After several days, an attack may resolve quite rapidly, with abdominal pain disappearing within a few hours and paresis within a few days. Attacks during the luteal phase of the menstrual cycle usually resolve with the onset of menses. Even advanced neuropathy is potentially reversible. Pain, depression, and other symptoms are sometimes chronic.
Chronic hepatic abnormalities are common in AIP, and affected patients have an increased risk of hepatocellular carcinoma (apparently not associated with hepatitis B or C). AIP may predispose to chronic hypertension and be associated with impaired renal function. The mechanisms of these associations are unknown.
Barbiturates and sulfonamides are the most notorious drugs to induce an attack
Reduced caloric intake is also a common cause
Heme therapy and carbohydrate loading are specific therapies because they repress hepatic ALA synthase and overproduction of ALA and PBG. Heme therapy is most effective in this regard and should be initiated early, but only after the diagnosis of a porphyric attack is confirmed by a marked increase in urinary PBG. Diagnosis is more difficult after heme therapy, which can at least transiently normalize ALA and PBG.

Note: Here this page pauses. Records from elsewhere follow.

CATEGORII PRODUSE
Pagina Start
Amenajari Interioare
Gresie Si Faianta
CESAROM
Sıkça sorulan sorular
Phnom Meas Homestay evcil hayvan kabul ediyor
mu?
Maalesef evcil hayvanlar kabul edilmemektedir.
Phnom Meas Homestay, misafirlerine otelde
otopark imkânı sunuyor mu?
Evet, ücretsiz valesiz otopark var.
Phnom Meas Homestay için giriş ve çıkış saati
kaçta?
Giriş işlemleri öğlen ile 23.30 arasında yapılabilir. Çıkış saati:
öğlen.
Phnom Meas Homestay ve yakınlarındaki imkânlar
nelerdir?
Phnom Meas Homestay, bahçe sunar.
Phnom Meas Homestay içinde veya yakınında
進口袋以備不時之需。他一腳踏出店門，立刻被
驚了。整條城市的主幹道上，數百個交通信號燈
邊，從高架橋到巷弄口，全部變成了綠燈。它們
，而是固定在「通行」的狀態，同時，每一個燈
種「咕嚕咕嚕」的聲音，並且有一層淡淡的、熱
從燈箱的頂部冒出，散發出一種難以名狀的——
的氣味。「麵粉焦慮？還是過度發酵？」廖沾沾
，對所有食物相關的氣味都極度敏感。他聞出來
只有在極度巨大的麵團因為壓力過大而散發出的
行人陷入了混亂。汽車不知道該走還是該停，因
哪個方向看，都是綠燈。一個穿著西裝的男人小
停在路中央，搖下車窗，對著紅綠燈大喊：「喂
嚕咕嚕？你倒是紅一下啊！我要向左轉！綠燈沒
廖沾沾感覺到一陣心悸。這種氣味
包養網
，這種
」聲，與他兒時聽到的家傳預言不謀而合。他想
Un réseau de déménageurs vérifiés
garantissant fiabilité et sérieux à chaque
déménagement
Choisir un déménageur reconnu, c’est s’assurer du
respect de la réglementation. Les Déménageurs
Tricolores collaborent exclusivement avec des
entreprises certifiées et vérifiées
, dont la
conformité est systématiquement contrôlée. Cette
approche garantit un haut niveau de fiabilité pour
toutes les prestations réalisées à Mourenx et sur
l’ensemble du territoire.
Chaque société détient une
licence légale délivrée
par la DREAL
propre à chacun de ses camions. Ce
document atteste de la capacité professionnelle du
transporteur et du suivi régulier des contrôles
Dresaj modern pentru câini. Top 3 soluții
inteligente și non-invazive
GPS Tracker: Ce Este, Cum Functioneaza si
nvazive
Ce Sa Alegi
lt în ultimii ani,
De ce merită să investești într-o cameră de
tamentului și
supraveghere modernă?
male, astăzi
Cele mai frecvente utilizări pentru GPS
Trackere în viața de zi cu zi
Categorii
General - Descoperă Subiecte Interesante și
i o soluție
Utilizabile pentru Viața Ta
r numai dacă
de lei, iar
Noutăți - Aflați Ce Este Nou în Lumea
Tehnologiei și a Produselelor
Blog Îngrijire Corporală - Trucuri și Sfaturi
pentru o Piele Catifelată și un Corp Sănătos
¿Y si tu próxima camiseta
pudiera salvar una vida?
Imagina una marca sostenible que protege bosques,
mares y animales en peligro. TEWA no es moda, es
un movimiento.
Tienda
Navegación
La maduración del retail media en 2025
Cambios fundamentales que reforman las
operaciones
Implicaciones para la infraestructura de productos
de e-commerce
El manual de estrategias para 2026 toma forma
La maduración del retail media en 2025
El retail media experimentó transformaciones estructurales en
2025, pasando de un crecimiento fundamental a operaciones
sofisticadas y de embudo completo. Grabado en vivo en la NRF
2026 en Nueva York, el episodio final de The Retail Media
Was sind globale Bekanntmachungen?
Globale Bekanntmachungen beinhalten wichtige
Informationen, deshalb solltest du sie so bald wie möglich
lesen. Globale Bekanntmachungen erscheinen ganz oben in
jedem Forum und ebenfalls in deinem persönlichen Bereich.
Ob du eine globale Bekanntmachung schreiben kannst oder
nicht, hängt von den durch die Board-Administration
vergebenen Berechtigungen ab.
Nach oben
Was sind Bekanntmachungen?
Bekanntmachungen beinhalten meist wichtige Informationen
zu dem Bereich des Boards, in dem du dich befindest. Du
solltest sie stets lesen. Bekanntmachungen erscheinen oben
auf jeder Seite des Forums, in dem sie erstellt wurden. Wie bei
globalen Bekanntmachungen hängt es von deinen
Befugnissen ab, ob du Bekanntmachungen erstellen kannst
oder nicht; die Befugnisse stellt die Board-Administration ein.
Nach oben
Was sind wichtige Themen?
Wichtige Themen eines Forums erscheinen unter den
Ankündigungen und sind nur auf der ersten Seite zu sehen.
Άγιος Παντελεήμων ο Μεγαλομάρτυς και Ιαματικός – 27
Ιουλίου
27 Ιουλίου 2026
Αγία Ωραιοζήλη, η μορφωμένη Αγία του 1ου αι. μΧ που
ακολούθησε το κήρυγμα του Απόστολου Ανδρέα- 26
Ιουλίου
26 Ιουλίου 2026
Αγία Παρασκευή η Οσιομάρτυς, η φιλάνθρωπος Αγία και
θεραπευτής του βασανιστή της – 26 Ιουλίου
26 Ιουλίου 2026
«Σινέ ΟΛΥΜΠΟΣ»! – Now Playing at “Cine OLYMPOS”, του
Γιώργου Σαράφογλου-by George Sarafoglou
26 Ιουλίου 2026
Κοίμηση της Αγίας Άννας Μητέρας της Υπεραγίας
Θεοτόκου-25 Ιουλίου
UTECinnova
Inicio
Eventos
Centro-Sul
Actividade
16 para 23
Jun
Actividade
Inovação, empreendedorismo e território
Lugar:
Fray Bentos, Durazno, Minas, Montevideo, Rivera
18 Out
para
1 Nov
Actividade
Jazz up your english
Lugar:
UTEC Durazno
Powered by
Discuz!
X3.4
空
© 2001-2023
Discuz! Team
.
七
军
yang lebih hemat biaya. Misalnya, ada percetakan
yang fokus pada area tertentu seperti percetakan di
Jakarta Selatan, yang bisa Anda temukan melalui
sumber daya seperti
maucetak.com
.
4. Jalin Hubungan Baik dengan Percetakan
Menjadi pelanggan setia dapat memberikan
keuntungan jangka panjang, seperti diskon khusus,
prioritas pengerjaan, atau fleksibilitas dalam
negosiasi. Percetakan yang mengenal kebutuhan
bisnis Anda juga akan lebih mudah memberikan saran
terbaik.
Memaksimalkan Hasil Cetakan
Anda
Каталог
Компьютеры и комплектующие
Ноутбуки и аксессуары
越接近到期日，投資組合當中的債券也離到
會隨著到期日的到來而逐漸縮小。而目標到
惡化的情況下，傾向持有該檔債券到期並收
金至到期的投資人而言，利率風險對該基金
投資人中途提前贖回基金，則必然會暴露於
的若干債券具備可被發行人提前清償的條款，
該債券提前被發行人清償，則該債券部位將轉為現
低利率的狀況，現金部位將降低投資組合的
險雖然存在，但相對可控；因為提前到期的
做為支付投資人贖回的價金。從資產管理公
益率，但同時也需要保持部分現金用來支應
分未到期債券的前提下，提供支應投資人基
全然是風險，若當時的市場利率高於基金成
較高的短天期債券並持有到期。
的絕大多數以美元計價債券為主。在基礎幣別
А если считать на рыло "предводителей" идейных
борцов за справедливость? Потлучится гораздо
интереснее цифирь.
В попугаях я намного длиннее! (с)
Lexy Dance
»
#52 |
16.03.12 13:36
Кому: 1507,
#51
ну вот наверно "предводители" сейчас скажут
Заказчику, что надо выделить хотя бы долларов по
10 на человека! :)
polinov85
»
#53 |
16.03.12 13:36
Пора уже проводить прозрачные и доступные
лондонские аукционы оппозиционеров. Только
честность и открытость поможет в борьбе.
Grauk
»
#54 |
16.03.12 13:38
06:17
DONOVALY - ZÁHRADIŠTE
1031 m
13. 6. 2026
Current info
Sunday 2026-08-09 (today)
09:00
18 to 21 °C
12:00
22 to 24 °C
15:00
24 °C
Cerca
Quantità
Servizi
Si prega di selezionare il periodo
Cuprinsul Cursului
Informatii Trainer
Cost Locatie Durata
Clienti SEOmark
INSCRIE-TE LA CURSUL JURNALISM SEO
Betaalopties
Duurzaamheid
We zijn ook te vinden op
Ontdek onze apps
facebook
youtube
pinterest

The standard regimen for heme therapy is 3-4 mg heme per kilogram body weight infused intravenously once daily for 4 days. A longer course of treatment is seldom necessary if treatment is started early. Efficacy is reduced and recovery less rapid when treatment is delayed and neuronal damage is more advanced. It is not effective for chronic symptoms of AIP. A lyophilized hematin (hydroxyheme) preparation is available in the United States. The manufacturer recommends reconstitution with sterile water. However, the product is unstable and degradation products adhere to endothelial cells, platelets, and coagulation factors and cause a transient anticoagulant effect and phlebitis at the site of infusion. Reconstitution with human albumin enhances the stability of hematin and prevents these side effects. Heme arginate, which is available in Europe and South Africa, is much more stable than hematin and also does not have these side effects. It is an investigational drug in the United States.
Carbohydrate loading may suffice for mild attacks and can be given orally as sucrose, glucose polymers, or carbohydrate-rich foods. If oral intake is poorly tolerated or is contraindicated by distention and ileus, intravenous administration of glucose (at least 300 g daily) is usually indicated. A central venous line facilitates more complete parenteral nutrition support and avoids excess fluid volumes. Parenteral nutrition support may be indicated in some patients who require heme therapy.
Treatment of seizures is problematic because almost all antiseizure drugs can exacerbate AIP. Bromides, gabapentin, and probably vigabatrin can be given safely. beta-Adrenergic blocking agents may control tachycardia and hypertension in acute attacks of porphyria, but they may be hazardous in patients with hypovolemia, in whom increased catecholamine secretion may be an important compensatory mechanism. Numerous other therapies have been tried in this disease but have not been consistently useful.